To the Editor: We appreciate the comments by Drs. Caplan, Querques, Freudenreich, and Kontos on the consultation-liaison psychiatrist’s perspective regarding the effect of work-hour regulation on the declining “ownership” of patients by non-psychiatrist physicians. One potential cost of work-hour regulations is that these requirements may further fragment the already complex and confusing team-based care that often occurs in general hospital services. In these settings, multiple teams of consultants, residents, and fellows and rotating hospitalist-physicians strive to provide comprehensive, 24-hour, 7-day-per-week care to very sick patients who are often cognitively impaired by the nature of their medical and surgical conditions. Many patients have difficulty knowing who their “doctor” is.
Beyond the consultation-liaison environment, how certain are we that the fragmentation of medical services described by Drs. Caplan, Querques, Freudenreich, and Kontos has not transpired in psychiatric units as well? Imposing strict work-hour regulations has, in some settings, further fostered team-based care by psychiatric residents and their co-workers.
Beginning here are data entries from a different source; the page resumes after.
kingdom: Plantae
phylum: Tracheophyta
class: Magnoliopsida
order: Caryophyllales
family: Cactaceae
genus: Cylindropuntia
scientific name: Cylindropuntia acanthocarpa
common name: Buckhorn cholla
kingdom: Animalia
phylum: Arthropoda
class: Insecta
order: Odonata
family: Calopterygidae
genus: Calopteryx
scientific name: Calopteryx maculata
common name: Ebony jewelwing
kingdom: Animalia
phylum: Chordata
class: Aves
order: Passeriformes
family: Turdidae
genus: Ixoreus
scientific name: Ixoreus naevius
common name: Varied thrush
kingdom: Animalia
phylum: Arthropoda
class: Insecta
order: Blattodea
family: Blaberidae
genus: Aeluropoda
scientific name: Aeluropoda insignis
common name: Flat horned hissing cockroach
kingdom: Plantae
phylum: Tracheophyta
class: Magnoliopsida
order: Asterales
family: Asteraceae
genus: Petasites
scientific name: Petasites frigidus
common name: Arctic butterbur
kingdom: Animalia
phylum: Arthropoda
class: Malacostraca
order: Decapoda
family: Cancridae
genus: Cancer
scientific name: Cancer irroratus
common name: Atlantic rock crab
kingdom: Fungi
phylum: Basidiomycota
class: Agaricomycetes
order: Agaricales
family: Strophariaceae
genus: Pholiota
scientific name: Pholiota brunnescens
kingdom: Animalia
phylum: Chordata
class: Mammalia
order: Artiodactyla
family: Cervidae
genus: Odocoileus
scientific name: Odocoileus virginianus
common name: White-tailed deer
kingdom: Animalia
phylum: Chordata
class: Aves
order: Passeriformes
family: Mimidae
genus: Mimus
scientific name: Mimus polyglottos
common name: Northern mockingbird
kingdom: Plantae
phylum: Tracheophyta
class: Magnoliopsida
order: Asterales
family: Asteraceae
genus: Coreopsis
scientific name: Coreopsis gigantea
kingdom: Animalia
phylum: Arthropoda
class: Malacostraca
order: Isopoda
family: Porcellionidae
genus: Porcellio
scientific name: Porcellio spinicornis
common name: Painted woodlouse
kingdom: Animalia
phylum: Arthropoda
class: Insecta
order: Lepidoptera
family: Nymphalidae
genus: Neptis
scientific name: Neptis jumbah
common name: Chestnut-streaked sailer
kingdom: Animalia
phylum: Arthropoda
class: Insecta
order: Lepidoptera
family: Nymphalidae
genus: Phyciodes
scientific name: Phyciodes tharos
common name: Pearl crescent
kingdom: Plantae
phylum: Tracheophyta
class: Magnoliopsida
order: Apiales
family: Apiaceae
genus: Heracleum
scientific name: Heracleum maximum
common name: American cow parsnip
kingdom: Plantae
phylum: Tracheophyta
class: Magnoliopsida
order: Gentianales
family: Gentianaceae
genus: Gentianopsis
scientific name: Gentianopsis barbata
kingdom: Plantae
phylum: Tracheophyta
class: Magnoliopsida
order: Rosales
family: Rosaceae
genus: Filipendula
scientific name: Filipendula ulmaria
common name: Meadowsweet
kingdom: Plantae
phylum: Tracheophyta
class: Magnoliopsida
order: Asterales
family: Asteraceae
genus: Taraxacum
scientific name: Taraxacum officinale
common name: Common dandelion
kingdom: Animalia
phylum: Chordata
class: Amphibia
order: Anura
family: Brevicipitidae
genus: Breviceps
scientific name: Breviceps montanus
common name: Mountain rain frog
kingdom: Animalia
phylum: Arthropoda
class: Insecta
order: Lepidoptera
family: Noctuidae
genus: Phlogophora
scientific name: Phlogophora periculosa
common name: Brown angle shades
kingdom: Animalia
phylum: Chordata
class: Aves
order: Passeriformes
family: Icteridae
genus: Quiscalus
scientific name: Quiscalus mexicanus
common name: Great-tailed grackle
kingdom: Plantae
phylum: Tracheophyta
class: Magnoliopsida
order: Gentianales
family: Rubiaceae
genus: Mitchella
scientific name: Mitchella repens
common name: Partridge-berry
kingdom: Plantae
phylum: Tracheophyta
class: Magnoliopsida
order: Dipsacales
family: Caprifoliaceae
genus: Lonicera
What are we doing in our own shops to prevent physician-patient relationships between our residents and psychiatric inpatients from being diluted? To what extent do fragmented psychiatric resident work schedules contribute to situations in which non-physician mental health professionals rather than psychiatric residents are—de facto—the ones who provide the primary clinician-patient relationships for psychiatric inpatients? We wouldn’t do that, would we?
The authors’ disclosures accompany the original article.
This letter (doi: 10.1176/appi.ajp.2008.08030404r) was accepted for publication in April 2008.